Riquelme dice: “El psicoanálisis propone
que de la historia del sujeto advenga un discurso que produzca un saber sobre
esa historia. Para ello es necesario que el sujeto pueda leer su historia para
obtener un nuevo saber, una nueva identidad”. (Riquelme, 2004:32)
Si la memoria
individual es una construcción
laboriosa en cuyo montaje intervienen distintos recuerdos, relatos,
relaciones, intereses, afectos y preocupaciones
de uno mismo y de los demás, la memoria
colectiva de un pueblo es inevitable y ostensiblemente el campo de batalla
entre estrategias diferentes y muchas veces enfrentadas de reconstrucción del
pasado (estrategias que encuentran su razón de ser en la necesidad de
avalar distintas posiciones políticas en
el presente y distintos proyectos colectivos) y esa batalla se libra con muchas
armas y en muchos frentes simultáneamente.
Andreas Huyssen, en
el último capítulo de su libro “En busca
del futuro perdido” titulado “Recuerdos de la Utopía”, pone en duda
el fin de las utopías y aventura que quizás éstas estén surgiendo desde otras
perspectivas.
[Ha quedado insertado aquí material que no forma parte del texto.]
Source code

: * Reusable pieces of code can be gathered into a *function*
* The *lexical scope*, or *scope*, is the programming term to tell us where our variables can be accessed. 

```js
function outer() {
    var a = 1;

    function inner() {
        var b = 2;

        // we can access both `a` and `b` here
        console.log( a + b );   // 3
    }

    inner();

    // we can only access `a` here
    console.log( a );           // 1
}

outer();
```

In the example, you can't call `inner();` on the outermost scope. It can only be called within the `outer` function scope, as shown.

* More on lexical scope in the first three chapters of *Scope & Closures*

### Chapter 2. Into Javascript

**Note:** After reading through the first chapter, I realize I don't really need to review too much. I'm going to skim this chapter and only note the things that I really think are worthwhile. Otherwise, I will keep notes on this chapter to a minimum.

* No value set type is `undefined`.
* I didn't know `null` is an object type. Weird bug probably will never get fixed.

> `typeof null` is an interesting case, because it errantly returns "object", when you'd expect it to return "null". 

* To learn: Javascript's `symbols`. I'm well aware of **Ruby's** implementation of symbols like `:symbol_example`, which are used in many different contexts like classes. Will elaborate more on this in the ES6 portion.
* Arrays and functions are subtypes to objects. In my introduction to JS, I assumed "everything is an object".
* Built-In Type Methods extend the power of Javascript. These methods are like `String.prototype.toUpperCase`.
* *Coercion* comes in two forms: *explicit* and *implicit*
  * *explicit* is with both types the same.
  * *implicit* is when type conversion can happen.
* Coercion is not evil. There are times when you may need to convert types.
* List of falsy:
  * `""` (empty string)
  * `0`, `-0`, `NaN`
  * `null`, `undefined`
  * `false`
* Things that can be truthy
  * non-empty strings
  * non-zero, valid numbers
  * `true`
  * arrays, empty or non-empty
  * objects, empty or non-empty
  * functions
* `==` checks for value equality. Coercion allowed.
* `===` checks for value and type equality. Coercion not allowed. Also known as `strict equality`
Por ejemplo, como bien cultural y acervo de un pueblo, “como
texto en el cual puede leerse una
ciudad o un pueblo”. Probablemente, esta
búsqueda de la historia, esta exploración de los no lugares, de exclusiones, de manchas
en blanco en los mapas del pasado estén
“investidas de energía utópica orientada hacia el futuro”. (Huyssen,
2001:251)
Es más: quizás, el
deseo de historia y de memoria tal vez constituya una forma ingeniosa de
defensa en los términos en que lo formuló Alexander Kluge: “defenderse del ataque del presente sobre el
resto del tiempo” (en Huyssen, 2001: 252).